## What is asked
A. Translate this sentence from the Sudan Mirror article into Spanish: "Jacob Deng Mayom must wait for dawn to finish his story."
B. Duplicate the stretch of the Sudan Mirror article from "But many southerners" through "in both languages.", with no changes.
C. Decide whether each statement agrees with the Sudan Mirror article, and back each yes or no with the article's deciding words: (i) The Sudan Mirror is distributed twice a month. (ii) Mayom's editor works in Khartoum. (iii) The chief negotiators resumed talks in Naivasha, Kenya.

## Page excerpt

================================

A 'local paper' for those who've never had one
RUMBEK, SUDAN
At dusk in this bombed-out town, once a key battlefield in Africa's longest civil war, a keen young reporter for the local paper is grumbling over his bulky laptop.
A deadline looms, but his office - one room in a tin-roof shack filled with the lazy whine of mosquitoes - runs on solar power, and he has just lost his race against sunset.
Jacob Deng Mayom must wait for dawn to finish his story. Friday he will send it by satellite phone from deep in rural Sudan to his editor 1,100 miles to the south in neighboring Kenya.
Mr. Mayom is one of six reporters (three in Sudan, three in Kenya) for a pioneering newspaper distributed twice a month throughout war-ravaged southern Sudan. Originally written in English, the Sudan Mirror celebrated its first anniversary in October by adding an Arabic edition - a small but significant step toward reconciliation in a land marked by acrimony between the Christian south, where English is generally spoken, and the Arab-speaking Muslim north.
"It is a very political statement to bring out the Arabic editions," says publisher Dan Eiffe, former Roman Catholic priest and well-known aid worker who's heavily involved in reconstruction inside Sudan. "It says we want to write an honest, independent newspaper for Sudan," whether readers speak Arabic or English, whether they side with the Islamic government or with the Sudan People's Liberation Movement (SPLM), a mostly Christian rebel army that has clashed with the government in Khartoum since 1983.
In distributing an Arabic newspaper in towns and villages once at the heart of the civil war, the Mirror could anger some of its hoped-for readers. Arabic, after all, is the hated language of the oppressor in the eyes of die-hard anti-Khartoum southerners.
But many southerners were educated in government schools and read only Arabic. The Sudan Mirror may be their only source of information about events in their country, and the newspaper's staff argue that they stand for a new, peaceful Sudan, where news and opinion flow freely, in both languages.
"We try to avoid overt politics," says Mr. Eiffe, "but we wanted to appeal to the idea of a peaceful Sudan where previously marginalized people have access to information they desperately want."
Peace talks between Khartoum and the SPLM have dragged on for two years, and international goodwill and patience are running thin. Chief negotiators in the peace process resumed talks on Monday in Naivasha, Kenya, reiterating promises they made to the UN last month they would have a comprehensive peace agreement ready to sign by New Year's Eve.
Analysts say pinning down peace in the south would provide a blueprint for solving the separate 22-month-old conflict to the west in Darfur. Hopes for peace are high, even among senior observers.
"I had a good impression about these discussions," says Louis Michel, visiting European Commissioner for development and humanitarian aid. "That doesn't mean I am naively optimistic - it is a very fragile framework, a very fragile situation - but I think all the parties are willing."

================================

## Dataset excerpt
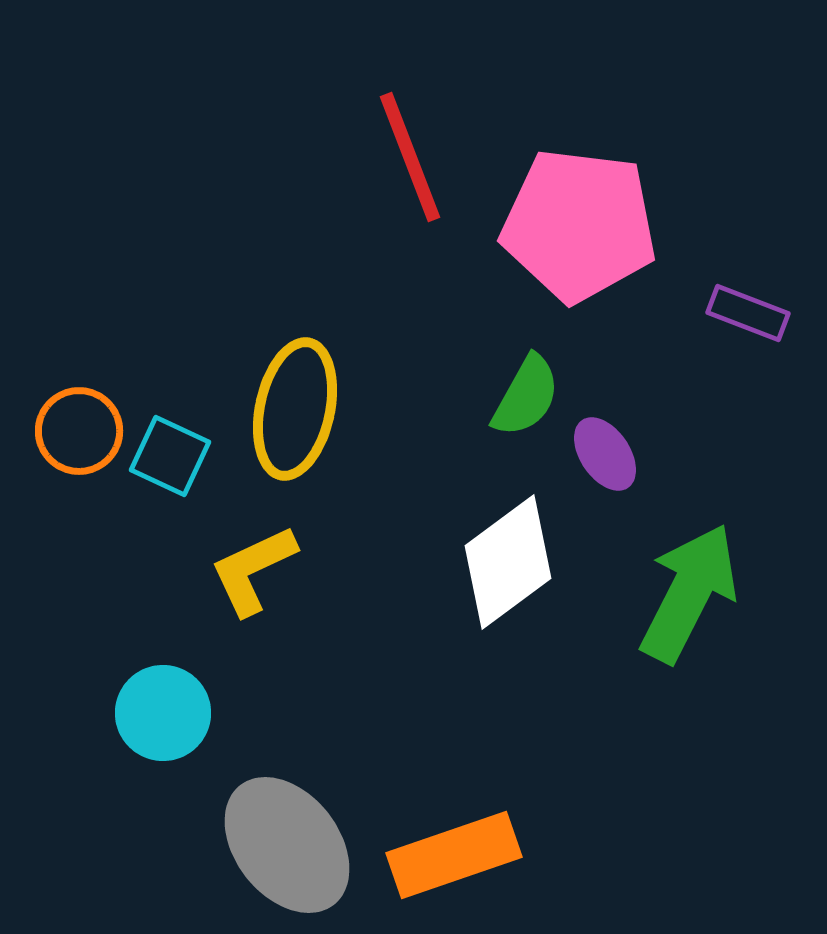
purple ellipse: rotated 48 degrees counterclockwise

================================

## Responses to the exercise
A. Jacob Deng Mayom debe esperar al amanecer para terminar su artículo.

B.
But many southerners were educated in government schools and read only Arabic. The Sudan Mirror may be their only source of information about events in their country, and the newspaper's staff argue that they stand for a new, peaceful Sudan, where news and opinion flow freely, in both languages.

C.
(i) Yes: "distributed twice a month throughout war-ravaged southern Sudan"
(ii) No: "to his editor 1,100 miles to the south in neighboring Kenya"
(iii) Yes: "resumed talks on Monday in Naivasha, Kenya"